BEGIN

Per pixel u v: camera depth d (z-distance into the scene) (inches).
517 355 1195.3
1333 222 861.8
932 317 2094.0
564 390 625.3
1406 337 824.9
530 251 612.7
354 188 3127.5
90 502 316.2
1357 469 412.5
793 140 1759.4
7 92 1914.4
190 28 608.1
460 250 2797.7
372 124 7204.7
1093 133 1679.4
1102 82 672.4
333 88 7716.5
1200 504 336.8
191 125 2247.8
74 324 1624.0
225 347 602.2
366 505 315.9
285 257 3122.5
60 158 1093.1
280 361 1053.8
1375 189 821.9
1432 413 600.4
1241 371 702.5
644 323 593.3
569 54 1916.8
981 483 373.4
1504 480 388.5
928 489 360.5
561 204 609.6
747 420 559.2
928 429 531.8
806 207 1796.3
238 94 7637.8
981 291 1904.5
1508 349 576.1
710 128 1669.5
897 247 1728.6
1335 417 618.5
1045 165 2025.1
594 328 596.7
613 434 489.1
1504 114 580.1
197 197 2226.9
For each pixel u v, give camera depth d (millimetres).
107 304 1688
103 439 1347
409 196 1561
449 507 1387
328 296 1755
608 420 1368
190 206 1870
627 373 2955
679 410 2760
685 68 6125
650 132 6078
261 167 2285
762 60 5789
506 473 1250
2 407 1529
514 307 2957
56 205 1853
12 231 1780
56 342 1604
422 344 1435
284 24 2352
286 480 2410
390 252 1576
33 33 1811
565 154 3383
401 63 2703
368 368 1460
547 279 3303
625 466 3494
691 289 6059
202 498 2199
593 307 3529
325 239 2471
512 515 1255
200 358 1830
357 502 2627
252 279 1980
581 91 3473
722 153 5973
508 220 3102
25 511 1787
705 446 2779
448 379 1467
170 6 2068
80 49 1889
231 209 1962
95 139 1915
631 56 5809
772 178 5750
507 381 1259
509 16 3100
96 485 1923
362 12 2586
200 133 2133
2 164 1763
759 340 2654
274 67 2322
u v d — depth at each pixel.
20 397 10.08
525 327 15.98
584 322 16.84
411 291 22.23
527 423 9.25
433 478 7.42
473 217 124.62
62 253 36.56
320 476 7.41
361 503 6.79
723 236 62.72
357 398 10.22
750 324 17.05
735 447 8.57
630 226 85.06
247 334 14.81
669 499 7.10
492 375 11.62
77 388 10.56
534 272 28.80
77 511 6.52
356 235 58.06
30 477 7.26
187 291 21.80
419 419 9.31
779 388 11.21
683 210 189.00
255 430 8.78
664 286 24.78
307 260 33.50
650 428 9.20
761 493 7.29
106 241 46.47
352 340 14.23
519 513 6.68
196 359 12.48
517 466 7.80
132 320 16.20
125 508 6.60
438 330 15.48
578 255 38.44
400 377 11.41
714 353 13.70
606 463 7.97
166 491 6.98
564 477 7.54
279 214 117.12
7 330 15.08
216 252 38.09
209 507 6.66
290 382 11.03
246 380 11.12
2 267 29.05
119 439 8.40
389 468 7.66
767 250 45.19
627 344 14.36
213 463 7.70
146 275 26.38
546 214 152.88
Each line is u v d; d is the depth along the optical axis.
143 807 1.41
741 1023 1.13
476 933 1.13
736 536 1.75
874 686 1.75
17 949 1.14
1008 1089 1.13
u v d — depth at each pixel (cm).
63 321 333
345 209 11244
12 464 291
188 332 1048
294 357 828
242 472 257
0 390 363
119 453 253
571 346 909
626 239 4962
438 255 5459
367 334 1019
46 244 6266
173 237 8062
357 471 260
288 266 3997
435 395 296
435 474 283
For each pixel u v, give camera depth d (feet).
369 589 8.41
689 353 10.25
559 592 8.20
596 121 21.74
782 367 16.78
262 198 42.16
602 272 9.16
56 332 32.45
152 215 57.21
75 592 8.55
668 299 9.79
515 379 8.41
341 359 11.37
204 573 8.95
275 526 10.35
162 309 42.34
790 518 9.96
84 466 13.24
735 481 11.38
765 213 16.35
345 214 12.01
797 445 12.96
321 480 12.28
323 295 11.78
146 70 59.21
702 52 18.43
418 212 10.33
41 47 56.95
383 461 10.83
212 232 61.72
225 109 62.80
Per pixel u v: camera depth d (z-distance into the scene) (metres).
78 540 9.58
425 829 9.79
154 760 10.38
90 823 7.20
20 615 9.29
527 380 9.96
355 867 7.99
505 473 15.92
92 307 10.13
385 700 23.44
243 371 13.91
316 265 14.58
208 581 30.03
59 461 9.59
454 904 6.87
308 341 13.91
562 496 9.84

END

_WHAT YOU SHOULD DO_:
Only the lines above starting with the one with "793 140 1759.4" and going through the one with "238 94 7637.8" are to be copied, word for word and with both ends kept.

_OUTPUT OF THE EXERCISE_:
793 140 1759.4
7 92 1914.4
190 28 608.1
460 250 2797.7
372 124 7204.7
1093 133 1679.4
1102 82 672.4
333 88 7716.5
1200 504 336.8
191 125 2247.8
74 324 1624.0
225 347 602.2
366 505 315.9
285 257 3122.5
60 158 1093.1
280 361 1053.8
1375 189 821.9
1432 413 600.4
1241 371 702.5
644 323 593.3
569 54 1916.8
981 483 373.4
1504 480 388.5
928 489 360.5
561 204 609.6
747 420 559.2
928 429 531.8
806 207 1796.3
238 94 7637.8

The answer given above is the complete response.